Roger Biwandu invite Jean-Yves Jung

Texte et photos Philippe Desmond.

Bordeaux, mercredi 15 novembre 2023.

Depuis 1997 Roger Biwandu organise ses cartes blanches à l’Apollo, ce bar véritable institution bordelaise. De la pop au jazz en passant par la soul il nous y propose presque chaque mois des concerts toujours magnifiques avec diverses formations de trois à dix musiciens ! La scène locale y est bien sûr bien représentée et de temps en temps il invite des musiciens plus lointains ; il en connaît tant ayant joué avec beaucoup, en France et dans le monde entier. Ce soir c’est un pianiste venu de Sarreguemines, la ville lorraine réputée notamment pour son industrie faïencière, il s’agit de Jean-Yves Jung (prononcer Young à la française). Ce n’est certes pas le plus médiathique des pianistes mais quand on sait qu’il a joué avec Bireli Lagrène (en 1998 où ils se sont connus avec Roger qui faisait aussi partie du groupe), Billy Cobham, Bojan Z, Dee Dee Bridgewater, Philip Catherine, Sylvain Luc, Paris Jazz Big band…. On voit qu’on à affaire à un bon, un très bon même comme on va vite s’en apercevoir. Il joue sur trois albums de Roger Biwandu, les deux se connaissent par cœur.

Trio ce soir, Jean-Yves, le boss Roger et l’indispensable Nolwenn Leizour à la contrebasse, « la Patronne » selon le boss. Trio « classique » donc, piano (pas un vrai dommage), contrebasse, batterie, la formation référence du jazz et pour commencer un standard « Everything I love » joué notamment par le trio de Bill Evans à qui Jean-Yves Jung n’a pas grand chose à envier. Il part de suite dans de hautes sphères, nos regards entre amis se croisent déjà ébahis. Il compose aussi comme « New Blue » qui enchaîne ; on entendra aussi de sa plume « Maybe Tomorrow » et New Seven ». Swing. Sourire permanent ou presque, main droite très libre, gauche précise c’est un régal à voir et à écouter.

Roger est monté léger – comme souvent ici – une simple jazette avec laquelle il est infiniment créatif, dans les sons choisis, les ponctuations, les explosions surprises ; balais, baguettes, mailloches tout y passe. Il peut dynamiter une ballade par un coup de tonnerre, ou s’y faire discret et feutré, il enchaîne les breaks, les solos avec aisance et fantaisie. Très grand batteur, on le sait, la planète des musiciens le sait aussi. On entendra sa composition « Song for my Kids » dont le thème sera repris par l’assistance dans une belle version étirée dont on ne se serait jamais sorti. Ils ont de la chance ses kids d’avoir un tel papa.
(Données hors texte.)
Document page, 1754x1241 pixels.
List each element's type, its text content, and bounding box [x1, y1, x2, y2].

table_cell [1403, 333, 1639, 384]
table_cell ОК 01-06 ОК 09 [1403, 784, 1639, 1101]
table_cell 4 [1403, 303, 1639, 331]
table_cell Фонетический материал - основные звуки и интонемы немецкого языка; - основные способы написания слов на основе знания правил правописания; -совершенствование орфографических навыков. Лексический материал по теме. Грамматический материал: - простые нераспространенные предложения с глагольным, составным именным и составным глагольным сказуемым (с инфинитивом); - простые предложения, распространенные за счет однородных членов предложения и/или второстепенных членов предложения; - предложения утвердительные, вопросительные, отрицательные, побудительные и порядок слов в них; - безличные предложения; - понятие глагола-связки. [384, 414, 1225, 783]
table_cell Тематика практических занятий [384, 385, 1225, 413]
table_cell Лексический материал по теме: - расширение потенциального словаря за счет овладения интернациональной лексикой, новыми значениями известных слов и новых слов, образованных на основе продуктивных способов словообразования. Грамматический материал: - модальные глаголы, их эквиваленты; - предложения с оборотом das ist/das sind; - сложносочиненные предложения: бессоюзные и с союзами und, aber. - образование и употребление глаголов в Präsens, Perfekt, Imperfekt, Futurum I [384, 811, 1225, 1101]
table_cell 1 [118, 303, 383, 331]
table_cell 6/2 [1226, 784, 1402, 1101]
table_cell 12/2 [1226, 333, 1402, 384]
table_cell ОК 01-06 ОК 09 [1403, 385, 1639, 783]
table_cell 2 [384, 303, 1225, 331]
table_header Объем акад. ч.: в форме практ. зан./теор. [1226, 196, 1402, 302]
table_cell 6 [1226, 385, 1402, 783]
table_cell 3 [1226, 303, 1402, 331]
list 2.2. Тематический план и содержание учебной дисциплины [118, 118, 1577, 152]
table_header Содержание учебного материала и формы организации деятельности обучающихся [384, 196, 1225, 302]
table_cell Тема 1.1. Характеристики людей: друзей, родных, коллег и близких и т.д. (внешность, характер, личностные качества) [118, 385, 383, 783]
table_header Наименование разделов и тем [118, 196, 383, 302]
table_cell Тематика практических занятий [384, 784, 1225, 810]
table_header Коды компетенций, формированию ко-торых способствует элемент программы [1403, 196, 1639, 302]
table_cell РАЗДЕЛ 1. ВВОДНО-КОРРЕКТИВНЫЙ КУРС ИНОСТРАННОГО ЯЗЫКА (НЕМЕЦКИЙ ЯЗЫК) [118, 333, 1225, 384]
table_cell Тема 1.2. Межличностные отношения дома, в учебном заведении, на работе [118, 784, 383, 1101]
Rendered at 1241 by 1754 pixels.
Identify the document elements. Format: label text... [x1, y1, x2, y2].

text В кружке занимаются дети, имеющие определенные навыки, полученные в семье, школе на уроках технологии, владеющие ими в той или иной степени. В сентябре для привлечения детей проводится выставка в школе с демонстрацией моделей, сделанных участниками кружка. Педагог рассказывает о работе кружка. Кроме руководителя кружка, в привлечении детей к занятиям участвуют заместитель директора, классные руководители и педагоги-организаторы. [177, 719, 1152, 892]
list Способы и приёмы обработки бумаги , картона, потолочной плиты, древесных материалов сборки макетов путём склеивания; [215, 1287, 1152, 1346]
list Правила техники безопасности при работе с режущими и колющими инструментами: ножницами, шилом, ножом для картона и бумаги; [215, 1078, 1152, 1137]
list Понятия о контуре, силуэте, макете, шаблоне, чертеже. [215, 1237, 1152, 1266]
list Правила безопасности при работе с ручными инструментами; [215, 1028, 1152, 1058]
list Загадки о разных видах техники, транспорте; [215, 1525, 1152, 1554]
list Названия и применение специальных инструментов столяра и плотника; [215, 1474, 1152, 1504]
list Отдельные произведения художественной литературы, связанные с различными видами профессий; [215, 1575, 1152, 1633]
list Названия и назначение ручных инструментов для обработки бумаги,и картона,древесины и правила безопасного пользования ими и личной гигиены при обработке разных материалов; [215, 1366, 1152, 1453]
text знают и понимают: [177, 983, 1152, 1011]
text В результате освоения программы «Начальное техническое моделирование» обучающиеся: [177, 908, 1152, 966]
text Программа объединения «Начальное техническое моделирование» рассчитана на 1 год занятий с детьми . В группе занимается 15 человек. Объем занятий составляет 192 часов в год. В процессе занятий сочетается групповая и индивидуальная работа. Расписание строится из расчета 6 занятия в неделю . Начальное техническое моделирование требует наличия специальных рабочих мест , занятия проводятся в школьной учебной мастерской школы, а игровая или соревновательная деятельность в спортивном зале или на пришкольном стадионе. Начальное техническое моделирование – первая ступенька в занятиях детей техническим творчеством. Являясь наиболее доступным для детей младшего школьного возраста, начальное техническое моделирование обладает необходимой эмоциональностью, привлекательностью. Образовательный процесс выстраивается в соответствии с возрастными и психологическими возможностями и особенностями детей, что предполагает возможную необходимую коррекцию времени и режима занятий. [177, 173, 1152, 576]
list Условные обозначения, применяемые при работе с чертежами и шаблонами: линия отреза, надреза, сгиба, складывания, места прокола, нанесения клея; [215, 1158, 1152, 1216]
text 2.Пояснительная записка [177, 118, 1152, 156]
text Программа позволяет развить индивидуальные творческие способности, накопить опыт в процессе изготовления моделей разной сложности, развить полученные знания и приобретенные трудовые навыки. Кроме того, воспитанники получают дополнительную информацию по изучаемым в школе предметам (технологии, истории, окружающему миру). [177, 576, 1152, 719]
Le boss adore Wayne Shorter, ça tombe bien nous aussi. « Black Nile » en trio sans saxophone, magnifique ! Nolwenn est là, toujours réactive aux surprises et impros, un soutien magistral chaleureux et tonique, des chorus pleins de tendresse, un régal. De Wayne on entendra aussi juste après la ballade « Fall » et plus tard le hard bop « Yes or No ». Monk viendra roder avec « Evidence » Jean-Yves Jung peut le jouer sans complexe.

Que ce trio, de circonstance rappelons-le, joue bien ! Aussi bien dans la fougue que la délicatesse comme dans cette lente et délicate ballade, « Peace » d’Horace Silver .

Rappel, – au-delà des 22 heures légales, une exception ici – avec « Take the Coltrane » titre clin d’oeil de Duke Ellington qu’ils avaient joué ensemble sur un album de 1963, un ancien et un moderne main dans la main !

Encore une magnifique soirée où on cherchait quand même un peu les amateurs de jazz. Pas mal de musiciens, des jeunes loups du jazz notamment et ça c’est bien. Un trio de cette qualité, comme ça, tout près, accessible et superbe, le tout autour d’un verre entre amis ça ne devrait pas se rater non ?

Prochaine carte blanche à l’Apollo le mercredi 27 décembre : « Girl Power » de la soul avec 4 chanteuses et 6 musiciens ; déjà vu, c’est top !

Deux jours après, Roger Biwandu se faisait tout léger et nuancé pour accompagner le swing, le blues, la bossa nova de Marie Carrié, avec toujours Nolwenn Leizour à la contrebasse et cette fois Hervé Saint-Guirons au piano. Il sait tout faire et très bien.